"Gu-ryong, you okay?"
"Huh? Oh, yeah. Of course."
The manager continued with Gu-ryong's audition. There was no need to reveal the tattoo right here and now. He hadn't shown it to anyone before...
'But I did mention it on Weverse.'
It wasn't a complete secret, but it wasn't public knowledge either. With the audition results still up in the air, opening his mouth now would be premature.
"By any chance, can you handle OST work too? We're planning to use the band's songs from the drama as OST tracks."
"Yes, I can."
Idols, so no worries there. It was practically a passive option. If anything, he needed to ask Moo-young separately.
"Ha Moo-young has no music experience... Of course, we're casting actors here, but it'd be great if we could hire you both together.

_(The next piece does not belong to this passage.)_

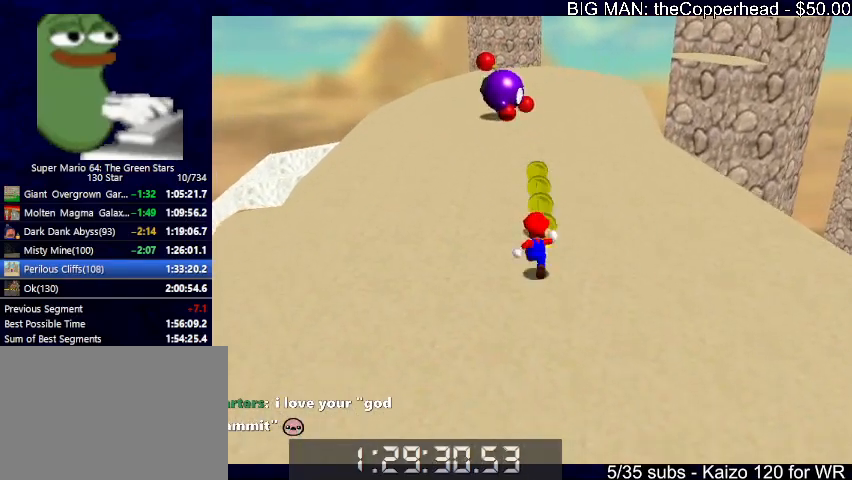
{"keys": ["c", "down", "left", "x"], "events": [[167, "c", "up"], [200, "up", "up"], [333, "down", "down"], [500, "c", "down"], [500, "left", "down"], [500, "x", "down"]]}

How's your singing?"
"They said it's worth listening to."
"Haha, really? Who said that?"
"Me."
Lee Yu-jin, who had been resting her chin on her hand, raised her own. So that's how it was. The manager nodded and asked again.
"Setting singing aside, we'll have to contract Ha Moo-young separately for album work?"
Hand it to an idol, and costs drop. The manager wanted a reason to justify paying extra for him.
Ro Min, who had been quietly listening, jumped in, swiftly redirecting the flow.
"If I'm cast with him, we can work on it together."
"With you, Ro Min?"
"Yeah. I want the Little Mermaid Prince role. I was an aspiring actor, but I'm still lacking a lot. My breathing and line delivery are weak, but I'm confident in facial expressions."
That's what idols do every day on stage—facial acting. Openings, closings, ad-libs synced to lines.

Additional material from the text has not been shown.